START Text passage

Retract p < 0.005 and propose using JASP, instead

Argument

Seeking to address the lack of research reproducibility due to the high rate of false positives in the literature, Benjamin et al. (2017a); Benjamin et al. (2017b) propose a pragmatic solution which “aligns with the training undertaken by many researchers, and might quickly achieve broad acceptance” (also Savehn, 2017): to use a stricter p < 0.005 standard for statistical significance when claiming evidence of new discoveries.

The proposal is subject to several constrains in its application: (1) to claims of discovery of new effects (thus, not necessarily to replication studies); (2) when using null hypothesis significance testing (arguably Fisher’s approach, perhaps even Neyman-Pearson’s, but excluding other p-value-generating approaches such as resampling); (3) in fields with too flexible standards (namely 5% or above); (4) when the prior odds of alternative-to-null hypothesis is in the range 1-to-5, to 1-to-40 (stricter standards are required with lower odds); (5) for researcher’s consumption (thus, not a standard for journal rejection, although “journals can help transition to the new statistical significance threshold”; also, “journals editors and funding institutions could easily enforce the proposal”, Wagenmakers, 2017; and “its implementation only requires journal editors to agree on the new threshold”, Machery, 2017); (6) while still keeping findings with probability up to 5% as suggestive (and meriting publication if so “properly labelled”); (7) despite many of the proponents believing that the proposal is nonsense, anyway (that is, it is a quick fix, not a credible one; also Ioannidis in Easwaran, 2017; Resnick, 2017; Wagenmakers, 2017; Wagenmakers & Gronau, 2017).

The main analyses supporting the proposal were the following: (a) a calibration of p-values to Bayes factors under certain plausible alternatives (their Figure 1, Benjamin et al., 2017b, p. 2); (b) an estimated false positive rate under certain plausible prior odds of alternative-to-null hypotheses as a function of power (their Figure 2, Benjamin et al., 2017b, p. 3); and (c) a “critical mass of researchers now endors[ing] this change” (a.k.a., the 72 co-authors). Meanwhile, the proposal downplays the costs due to increasing sample size in order to ensure enough research power, the potential increase in false negatives and misconduct, and the existence of alternative solutions well known by, at least, some of the authors (despite Machery’s, 2017, claim to the contrary).

END Text passage
START Extracted material

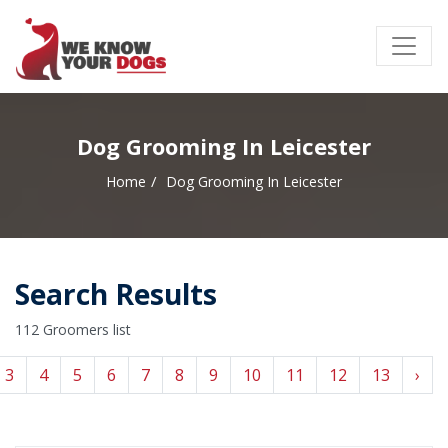
Dog Grooming In Leicester
Home
Dog Grooming In Leicester
Search Results
112 Groomers list
3
4
5
6
7
8
9
10
11
12
13
›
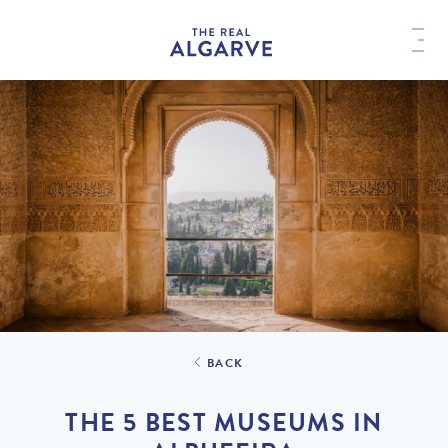
BACK
THE 5 BEST MUSEUMS IN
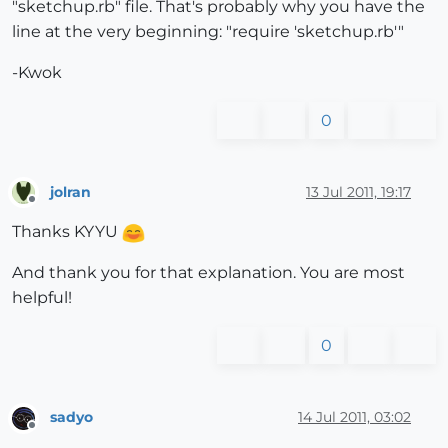
"sketchup.rb" file. That's probably why you have the
line at the very beginning: "require 'sketchup.rb'"
-Kwok
0
jolran
13 Jul 2011, 19:17
Offline
Thanks KYYU
And thank you for that explanation. You are most
helpful!
0
sadyo
14 Jul 2011, 03:02
Offline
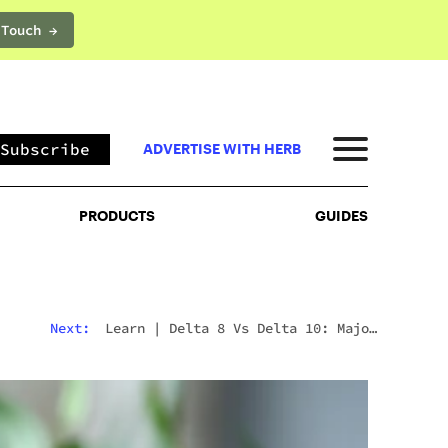
 Touch →
PRODUCTS
GUIDES
Subscribe
ADVERTISE WITH HERB
PRODUCTS
GUIDES
Next:
Learn
|
Delta 8 Vs Delta 10: Major
Differences & Similarities Explained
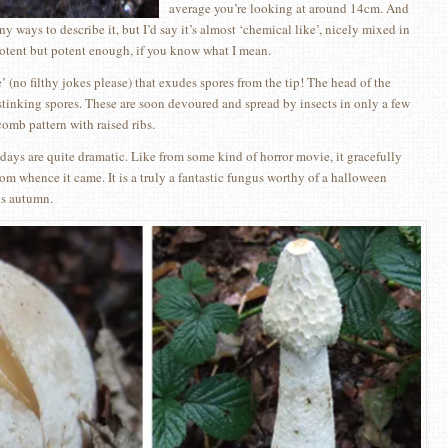
average you’re looking at around 14cm. And
y ways to describe it, but I’d say it’s almost ‘chemical like’, nicely mixed in
 potent but potent enough, if you know what I mean.
e’ (no filthy jokes please) that exudes spores from the tip! The head of the
 stinking spores. These are soon devoured and spread by insects in only a few
omb pattern with raised ribs.
t days are quite dramatic. Like from some kind of horror movie, it gracefully
rom whence it came. It is a truly a fantastic fungus worthy of a halloween
is autumn.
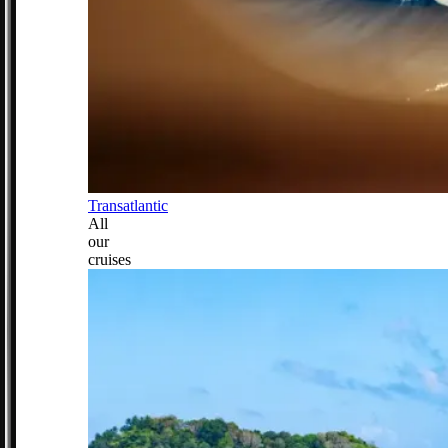
Transatlantic
All
our
cruises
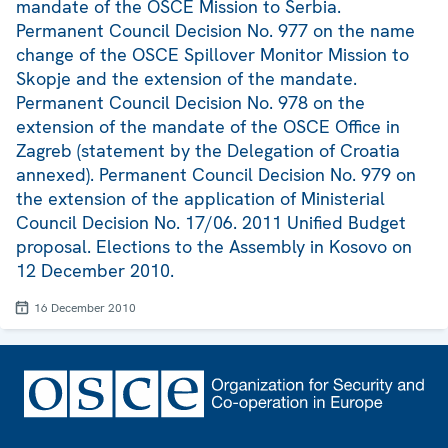
mandate of the OSCE Mission to Serbia.
Permanent Council Decision No. 977 on the name
change of the OSCE Spillover Monitor Mission to
Skopje and the extension of the mandate.
Permanent Council Decision No. 978 on the
extension of the mandate of the OSCE Office in
Zagreb (statement by the Delegation of Croatia
annexed). Permanent Council Decision No. 979 on
the extension of the application of Ministerial
Council Decision No. 17/06. 2011 Unified Budget
proposal. Elections to the Assembly in Kosovo on
12 December 2010.
16 December 2010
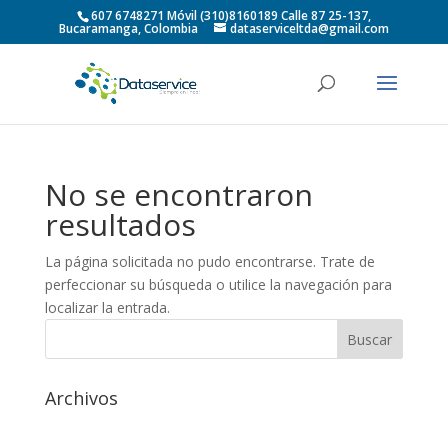
607 6748271 Móvil (310)8160189 Calle 87 25-137,
Bucaramanga, Colombia
dataserviceltda@gmail.com
No se encontraron
resultados
La página solicitada no pudo encontrarse. Trate de
perfeccionar su búsqueda o utilice la navegación para
localizar la entrada.
Archivos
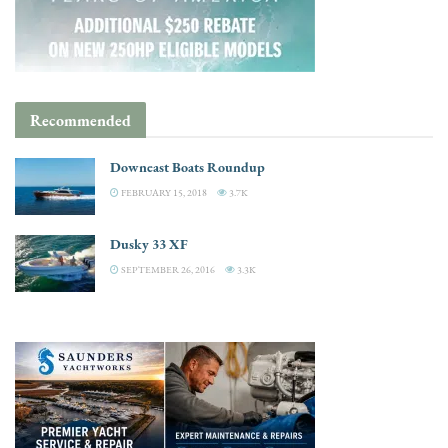
Recommended
Downeast Boats Roundup
FEBRUARY 15, 2018
3.7K
Dusky 33 XF
SEPTEMBER 26, 2016
3.3K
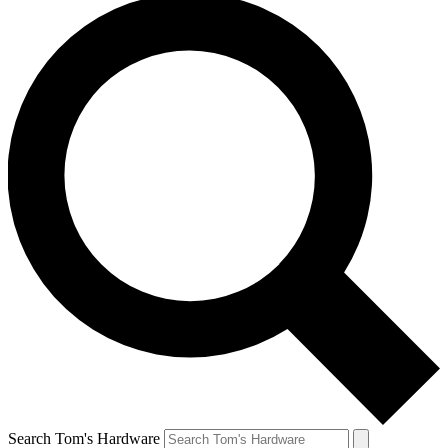
Search Tom's Hardware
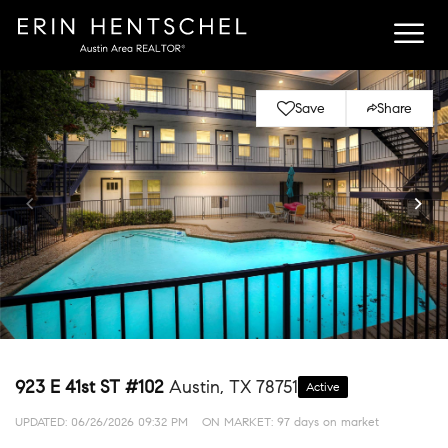
Save
Share
923 E 41st ST #102
Austin, TX 78751
Active
UPDATED:
06/26/2026 09:32 PM
ON MARKET: 97 days on market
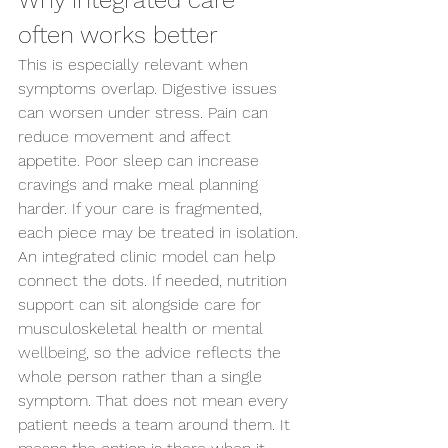
Why integrated care 
often works better
This is especially relevant when 
symptoms overlap. Digestive issues 
can worsen under stress. Pain can 
reduce movement and affect 
appetite. Poor sleep can increase 
cravings and make meal planning 
harder. If your care is fragmented, 
each piece may be treated in isolation.
An integrated clinic model can help 
connect the dots. If needed, nutrition 
support can sit alongside care for 
musculoskeletal health or 
mental 
wellbeing
, so the advice reflects the 
whole person rather than a single 
symptom. That does not mean every 
patient needs a team around them. It 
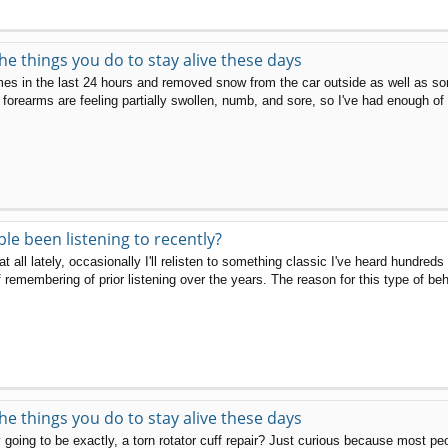
the things you do to stay alive these days
mes in the last 24 hours and removed snow from the car outside as well as so
orearms are feeling partially swollen, numb, and sore, so I've had enough of th
e been listening to recently?
at all lately, occasionally I'll relisten to something classic I've heard hundre
f remembering of prior listening over the years. The reason for this type of beh
the things you do to stay alive these days
going to be exactly, a torn rotator cuff repair? Just curious because most peop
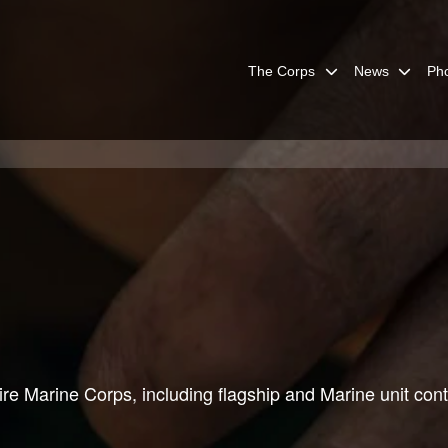
The Corps
News
Ph
re Marine Corps, including flagship and Marine unit cont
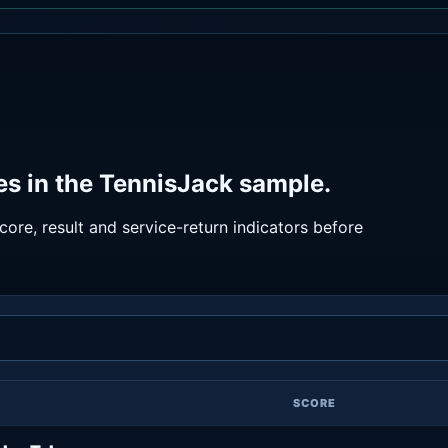
es in the TennisJack sample.
ore, result and service-return indicators before
SCORE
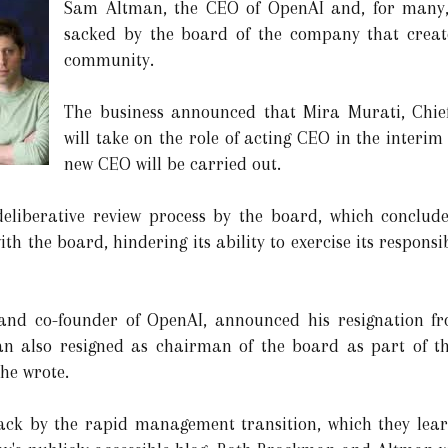
Sam Altman, the CEO of OpenAI and, for many, t
sacked by the board of the company that creat
community.
The business announced that Mira Murati, Chief
will take on the role of acting CEO in the interi
new CEO will be carried out.
deliberative review process by the board, which conclude
 the board, hindering its ability to exercise its responsib
and co-founder of OpenAI, announced his resignation fr
n also resigned as chairman of the board as part of th
 he wrote.
ck by the rapid management transition, which they lear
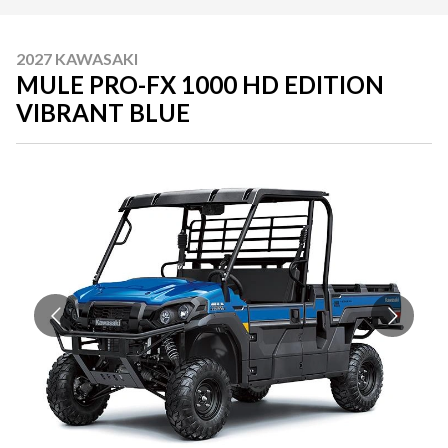
2027 KAWASAKI
MULE PRO-FX 1000 HD EDITION
VIBRANT BLUE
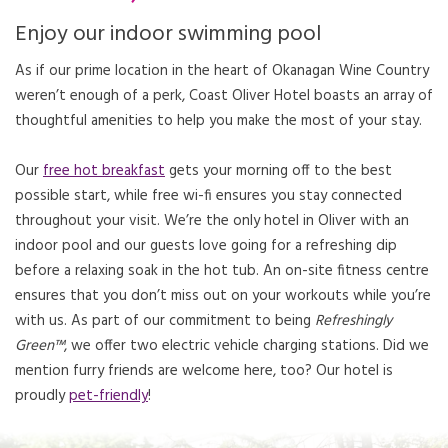
Enjoy our indoor swimming pool
As if our prime location in the heart of Okanagan Wine Country
weren’t enough of a perk, Coast Oliver Hotel boasts an array of
thoughtful amenities to help you make the most of your stay.
Our
free hot breakfast
gets your morning off to the best
possible start, while free wi-fi ensures you stay connected
throughout your visit. We’re the only hotel in Oliver with an
indoor pool and our guests love going for a refreshing dip
before a relaxing soak in the hot tub. An on-site fitness centre
ensures that you don’t miss out on your workouts while you’re
with us. As part of our commitment to being
Refreshingly
Green™
, we offer two electric vehicle charging stations. Did we
mention furry friends are welcome here, too? Our hotel is
proudly
pet-friendly
!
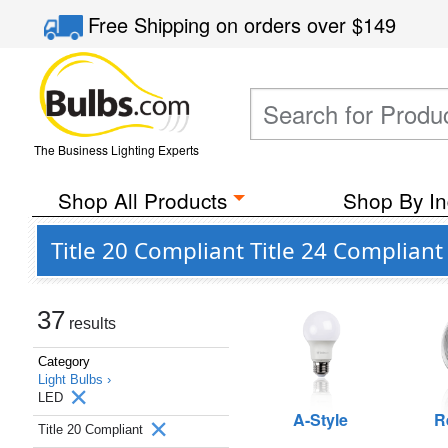
Free Shipping
on orders over
$149
The Business Lighting Experts
Shop All Products
Shop By In
Title 20 Compliant Title 24 Complian
37
results
Category
Light Bulbs ›
LED
A-Style
R
Title 20 Compliant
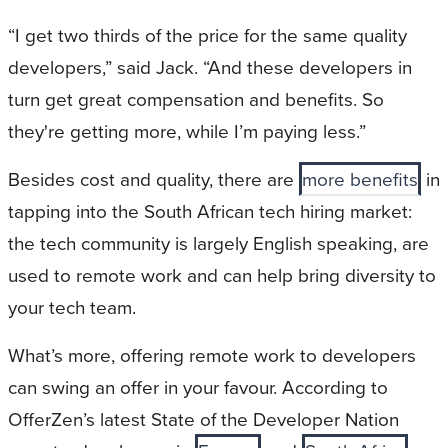
“I get two thirds of the price for the same quality
developers,” said Jack. “And these developers in
turn get great compensation and benefits. So
they're getting more, while I’m paying less.”
Besides cost and quality, there are
more benefits
in
tapping into the South African tech hiring market:
the tech community is largely English speaking, are
used to remote work and can help bring diversity to
your tech team.
What’s more, offering remote work to developers
can swing an offer in your favour. According to
OfferZen’s latest State of the Developer Nation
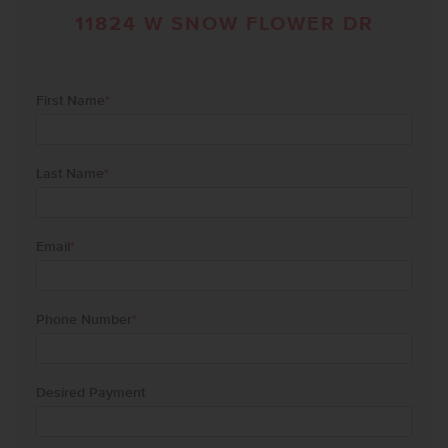
11824 W SNOW FLOWER DR
First Name
*
Last Name
*
Email
*
Phone Number
*
Desired Payment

END Extracted material

**Brief 1**: In the entries, begin at the line that has "mandate of the OSCE Mission to Serbia." and stop after the line that has "Search Tom's Hardware". Write out those lines again, swapping "extension" for "renewal" and changing nothing else; leave the pictures out.
**Brief 2**: Carry on the argument against the p < 0.005 proposal, starting after its last sentence.

**Response box 1**:
mandate of the OSCE Mission to Serbia.
Permanent Council Decision No. 977 on the name
change of the OSCE Spillover Monitor Mission to
Skopje and the renewal of the mandate.
Permanent Council Decision No. 978 on the
renewal of the mandate of the OSCE Office in
Zagreb (statement by the Delegation of Croatia
annexed). Permanent Council Decision No. 979 on
the renewal of the application of Ministerial
Council Decision No. 17/06. 2011 Unified Budget
proposal. Elections to the Assembly in Kosovo on
12 December 2010.
16 December 2010
607 6748271 Móvil (310)8160189 Calle 87 25-137,
Bucaramanga, Colombia
dataserviceltda@gmail.com
No se encontraron
resultados
La página solicitada no pudo encontrarse. Trate de
perfeccionar su búsqueda o utilice la navegación para
localizar la entrada.
Archivos
Recommended
Downeast Boats Roundup
FEBRUARY 15, 2018
3.7K
Dusky 33 XF
SEPTEMBER 26, 2016
3.3K
Search Tom's Hardware

**Response box 2**:
Notwithstanding its potential impact, Benjamin et al.’s (2017a); Benjamin et al.’s (2017b) proposal is not recognizant of the entire engine of science (Figure 1), which has motivated an even larger mass of authors to offer their counter-arguments.

Figure 1. The engine of science (conceptual illustration).

Xplore = exploratory data analysis; ES = effect size; CI = confidence interval, credible interval; CCMA = continuous cumulating meta-analysis; MA = meta-analysis; Freq. replication = frequentist replication; NHST = null hypothesis significance testing (as in Perezgonzalez, 2015).

Counter-arguments

From Philosophy of science, Mayo (2017a), in particular, provides important counter-arguments against the philosophical standing of Benjamin et al.’s proposal. Quoting Greenland et al. (2016), Mayo asserts that whether p-values exaggerate the evidence against the null hypothesis depends on the philosophical background within which such claim is made: It may seem so from a Bayesian perspective, but both from a frequentist and an error statistics perspective, it is the Bayes factor which exaggerates the evidence (also 2017e). “I find it especially troubling”—she continues—“to spoze an error statistician…ought to use a Bayes Factor as the future gold standard for measuring his error statistical tool…even though Bayes Factors don’t control or measure error probabilities” (2017b). Furthermore, Mayo pinpoints the (old) fallacy of transposing the conditional, whereby the (error) probability of a test is confused with the (posterior) probability of a belief (also Trafimow et al., 2017). And despite “60 years (sic) old…demonstrations [showing] that with reasonable tests and reasonable prior probabilities, the disparity vanishes…they still mean different things” (2017c). In particular, “in an adequate account [of severity testing], the improbability of a claim must be distinguished from its having been poorly tested. (You need to be able to say things like, ‘it’s plausible, but that’s a lousy test of it.’)” (2017d). And “the method for such checking is significance tests!” (2017b).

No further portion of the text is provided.